Reaching that consensus has been a challenge. Some in the newsroom have strongly argued that air time, with segments that are already arguably too short for all the information that needs to be imparted, is mostly better spent on the new stories that are being reported, rather than on corrections, Memmott said.

Paradoxically, Turpin said, NPR today corrects errors much more aggressively than it ever did previously. That's because on-air corrections used to be the only option; now that there is a digital space to make corrections ( even small errors are noted. NPR has also filled an open copy editor slot in recent months, so more errors are being discovered and corrected. (I continue to argue that NPR needs even more copy editors.)

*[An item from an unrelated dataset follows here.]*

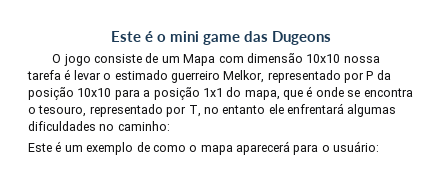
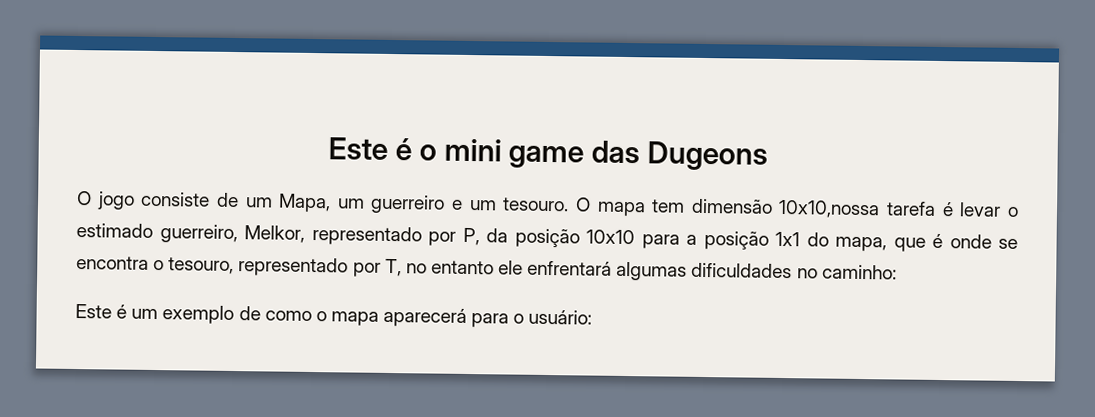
[183,53,380,66] Mapa com dimensão 10x10 nossa -> [278,193,881,219] Mapa, um guerreiro e um tesouro. O mapa tem dimensão 10x10,nossa
[170,71,220,83] guerreiro -> [159,224,238,244] guerreiro,
[366,71,374,80] P -> [462,227,480,246] P,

Still, he said, NPR needs to find a way to at least acknowledge, on-air, that "we are less than perfect."

One solution being discussed, Turpin said, is to simply regularly tell audiences where they can find the corrections list on NPR's website. That's not a perfect solution for me, by any means, but it's a small step forward. Turpin said he would also hope that at some point NPR would collect online all the stealth corrections that are made for the rebroadcasts (or "feeds"), so as to "be transparent about the changes that get made feed to feed."

NPR needs to do both those things and more. The corrections column should have its own link on the home page or at least be included in a drop-down menu at the top of the page where readers are likely to find it. Editor's notes — material that falls short of a correction but gives readers and listeners an explanation for why a story was handled the way it was — deserve their own easy-to-find digital link, as well (as of now, they are simply appended to stories with no way for readers to know a note has been added, unless they happen to visit that story's web page).

Most importantly, the newsroom should make it a priority to reach an agreement on how and when to correct serious errors on the air. Listeners deserve that as much as readers do.

Editorial researcher Annie Johnson and intern Holly Pretsky contributed to this report.